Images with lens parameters
_ _ _ _ _

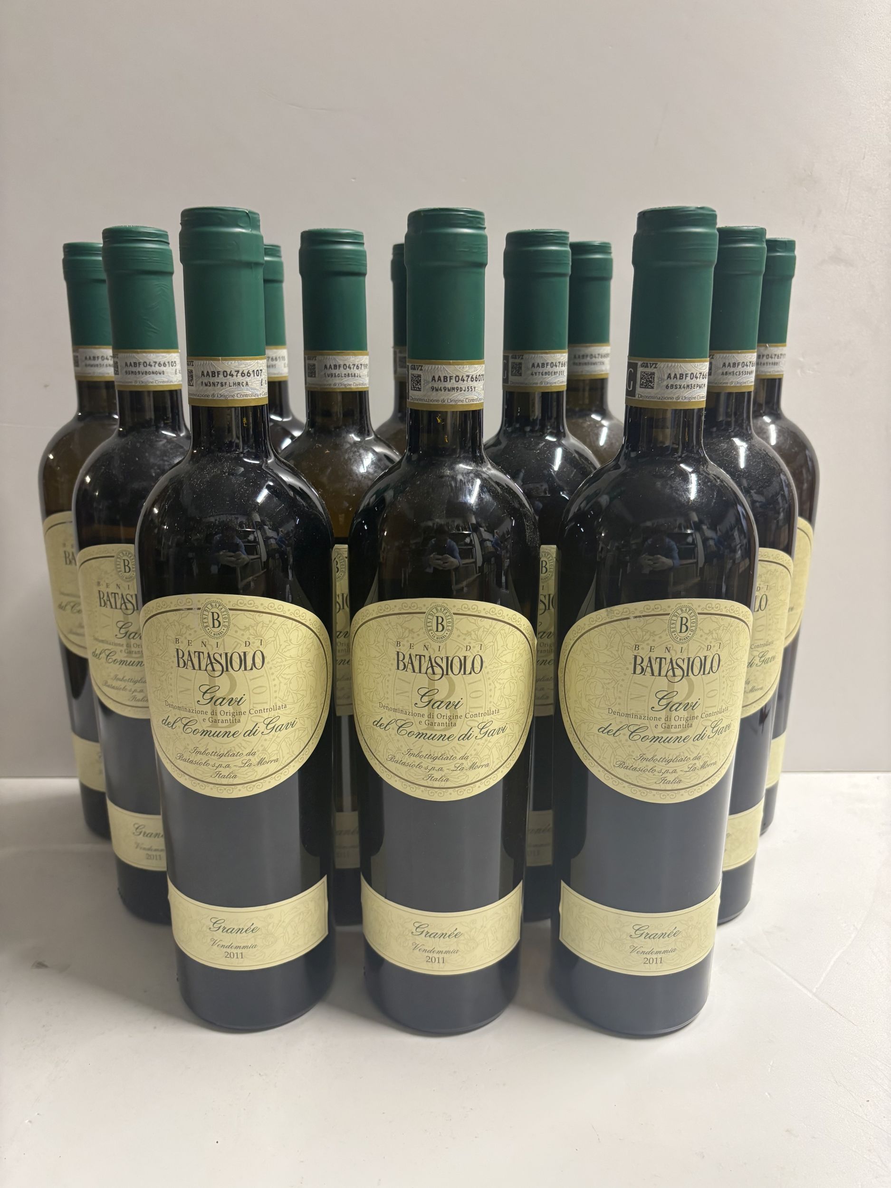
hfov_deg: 53.1
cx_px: 446
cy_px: 594
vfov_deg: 67.3
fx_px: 892
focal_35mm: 26
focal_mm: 5.96
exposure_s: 1/50
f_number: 1.6
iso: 250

_ _ _ _ _

§ EXERCISE DESCRIPTION:
From the first line to the last, output the records exactly without pictures.

§ REPLY TO THE TASK:
hfov_deg: 53.1
cx_px: 446
cy_px: 594
vfov_deg: 67.3
fx_px: 892
focal_35mm: 26
focal_mm: 5.96
exposure_s: 1/50
f_number: 1.6
iso: 250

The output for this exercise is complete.